Required work
In the items below, from the first one through the line containing "MEGASCREEN Control system", replace each "Roller Screen" with "Roll-Up Screen" and give those lines again with nothing else changed.

Working data

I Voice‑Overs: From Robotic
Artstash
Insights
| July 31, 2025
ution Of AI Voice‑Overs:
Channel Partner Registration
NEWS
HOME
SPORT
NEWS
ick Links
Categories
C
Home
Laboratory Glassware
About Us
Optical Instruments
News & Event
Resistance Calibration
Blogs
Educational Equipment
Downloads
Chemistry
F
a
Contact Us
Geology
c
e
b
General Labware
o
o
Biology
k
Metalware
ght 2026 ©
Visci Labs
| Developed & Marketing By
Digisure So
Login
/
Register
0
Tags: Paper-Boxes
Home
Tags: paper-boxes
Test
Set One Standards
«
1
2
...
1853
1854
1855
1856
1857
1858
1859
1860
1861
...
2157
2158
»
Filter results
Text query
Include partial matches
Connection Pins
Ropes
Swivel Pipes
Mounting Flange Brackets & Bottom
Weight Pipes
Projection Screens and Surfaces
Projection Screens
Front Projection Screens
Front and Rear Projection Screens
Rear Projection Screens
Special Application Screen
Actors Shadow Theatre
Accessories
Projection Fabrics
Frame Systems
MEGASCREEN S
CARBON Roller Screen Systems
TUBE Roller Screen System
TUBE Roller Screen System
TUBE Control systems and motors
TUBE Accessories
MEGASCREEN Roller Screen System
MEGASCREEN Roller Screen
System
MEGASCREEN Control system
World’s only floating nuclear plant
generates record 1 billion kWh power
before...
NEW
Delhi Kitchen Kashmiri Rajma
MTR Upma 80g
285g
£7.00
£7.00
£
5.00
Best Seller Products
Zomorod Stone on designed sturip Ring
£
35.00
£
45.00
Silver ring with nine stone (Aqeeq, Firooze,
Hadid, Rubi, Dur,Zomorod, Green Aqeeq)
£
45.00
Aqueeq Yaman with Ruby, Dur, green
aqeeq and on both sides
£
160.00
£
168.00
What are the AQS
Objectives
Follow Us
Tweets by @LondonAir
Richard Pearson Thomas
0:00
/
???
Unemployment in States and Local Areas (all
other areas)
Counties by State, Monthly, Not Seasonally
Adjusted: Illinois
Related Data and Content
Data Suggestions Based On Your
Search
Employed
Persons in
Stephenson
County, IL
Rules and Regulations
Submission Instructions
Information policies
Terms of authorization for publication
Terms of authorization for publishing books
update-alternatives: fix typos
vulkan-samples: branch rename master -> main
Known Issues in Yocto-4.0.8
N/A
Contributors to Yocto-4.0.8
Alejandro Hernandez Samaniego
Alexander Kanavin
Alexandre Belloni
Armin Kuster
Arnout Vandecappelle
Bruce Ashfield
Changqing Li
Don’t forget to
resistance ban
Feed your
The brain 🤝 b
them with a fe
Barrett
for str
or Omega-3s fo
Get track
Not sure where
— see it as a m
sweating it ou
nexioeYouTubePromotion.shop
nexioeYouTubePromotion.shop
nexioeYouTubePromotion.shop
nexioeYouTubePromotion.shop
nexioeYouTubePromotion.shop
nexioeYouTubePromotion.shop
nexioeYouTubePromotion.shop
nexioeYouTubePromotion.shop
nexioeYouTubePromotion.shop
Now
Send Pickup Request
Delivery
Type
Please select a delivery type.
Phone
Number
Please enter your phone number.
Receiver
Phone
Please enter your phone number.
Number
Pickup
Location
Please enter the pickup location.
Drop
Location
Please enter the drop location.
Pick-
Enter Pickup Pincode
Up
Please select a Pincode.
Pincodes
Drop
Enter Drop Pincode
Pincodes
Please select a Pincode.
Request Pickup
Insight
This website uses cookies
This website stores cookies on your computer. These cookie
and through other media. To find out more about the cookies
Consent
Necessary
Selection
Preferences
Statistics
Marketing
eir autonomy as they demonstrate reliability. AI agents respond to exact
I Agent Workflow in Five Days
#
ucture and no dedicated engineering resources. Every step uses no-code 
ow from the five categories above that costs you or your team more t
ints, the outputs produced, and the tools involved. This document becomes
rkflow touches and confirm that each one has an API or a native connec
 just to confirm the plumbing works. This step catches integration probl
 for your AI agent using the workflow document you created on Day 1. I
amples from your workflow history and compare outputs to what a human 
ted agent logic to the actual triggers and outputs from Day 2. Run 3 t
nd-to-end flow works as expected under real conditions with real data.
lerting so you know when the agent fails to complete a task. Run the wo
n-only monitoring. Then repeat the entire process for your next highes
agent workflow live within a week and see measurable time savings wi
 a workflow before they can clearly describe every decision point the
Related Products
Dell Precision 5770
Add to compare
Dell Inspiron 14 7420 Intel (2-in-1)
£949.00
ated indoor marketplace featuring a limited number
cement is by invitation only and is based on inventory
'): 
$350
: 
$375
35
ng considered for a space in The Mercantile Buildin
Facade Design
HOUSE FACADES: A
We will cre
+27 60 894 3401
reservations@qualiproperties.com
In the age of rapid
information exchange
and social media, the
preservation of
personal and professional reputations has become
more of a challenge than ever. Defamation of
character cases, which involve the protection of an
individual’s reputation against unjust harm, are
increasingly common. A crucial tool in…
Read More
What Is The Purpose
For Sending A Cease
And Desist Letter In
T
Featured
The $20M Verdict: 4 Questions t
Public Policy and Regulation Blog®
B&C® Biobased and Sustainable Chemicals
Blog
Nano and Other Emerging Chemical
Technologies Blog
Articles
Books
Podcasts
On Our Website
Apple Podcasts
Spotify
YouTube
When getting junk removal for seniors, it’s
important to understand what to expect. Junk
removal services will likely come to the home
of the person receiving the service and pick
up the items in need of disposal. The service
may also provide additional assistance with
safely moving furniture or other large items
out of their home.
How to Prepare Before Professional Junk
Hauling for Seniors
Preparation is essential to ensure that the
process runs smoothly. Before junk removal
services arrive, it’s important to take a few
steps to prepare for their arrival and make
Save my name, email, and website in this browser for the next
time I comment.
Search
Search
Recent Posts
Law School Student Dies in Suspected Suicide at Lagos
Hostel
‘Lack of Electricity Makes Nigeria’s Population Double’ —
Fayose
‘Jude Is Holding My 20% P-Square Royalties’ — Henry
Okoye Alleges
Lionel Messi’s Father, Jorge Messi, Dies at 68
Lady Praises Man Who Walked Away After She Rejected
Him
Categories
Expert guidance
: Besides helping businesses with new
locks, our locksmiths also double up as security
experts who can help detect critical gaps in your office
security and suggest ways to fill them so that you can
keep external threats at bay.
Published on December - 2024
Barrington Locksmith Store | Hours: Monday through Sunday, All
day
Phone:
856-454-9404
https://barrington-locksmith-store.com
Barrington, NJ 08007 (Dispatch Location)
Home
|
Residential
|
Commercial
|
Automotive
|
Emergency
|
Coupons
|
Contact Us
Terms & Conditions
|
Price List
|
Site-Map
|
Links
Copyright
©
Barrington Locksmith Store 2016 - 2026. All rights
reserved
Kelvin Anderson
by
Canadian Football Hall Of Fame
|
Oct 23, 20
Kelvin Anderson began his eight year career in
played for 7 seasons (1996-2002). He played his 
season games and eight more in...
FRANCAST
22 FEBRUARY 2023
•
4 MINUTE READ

Result for this task
I Voice‑Overs: From Robotic
Artstash
Insights
| July 31, 2025
ution Of AI Voice‑Overs:
Channel Partner Registration
NEWS
HOME
SPORT
NEWS
ick Links
Categories
C
Home
Laboratory Glassware
About Us
Optical Instruments
News & Event
Resistance Calibration
Blogs
Educational Equipment
Downloads
Chemistry
F
a
Contact Us
Geology
c
e
b
General Labware
o
o
Biology
k
Metalware
ght 2026 ©
Visci Labs
| Developed & Marketing By
Digisure So
Login
/
Register
0
Tags: Paper-Boxes
Home
Tags: paper-boxes
Test
Set One Standards
«
1
2
...
1853
1854
1855
1856
1857
1858
1859
1860
1861
...
2157
2158
»
Filter results
Text query
Include partial matches
Connection Pins
Ropes
Swivel Pipes
Mounting Flange Brackets & Bottom
Weight Pipes
Projection Screens and Surfaces
Projection Screens
Front Projection Screens
Front and Rear Projection Screens
Rear Projection Screens
Special Application Screen
Actors Shadow Theatre
Accessories
Projection Fabrics
Frame Systems
MEGASCREEN S
CARBON Roll-Up Screen Systems
TUBE Roll-Up Screen System
TUBE Roll-Up Screen System
TUBE Control systems and motors
TUBE Accessories
MEGASCREEN Roll-Up Screen System
MEGASCREEN Roll-Up Screen
System
MEGASCREEN Control system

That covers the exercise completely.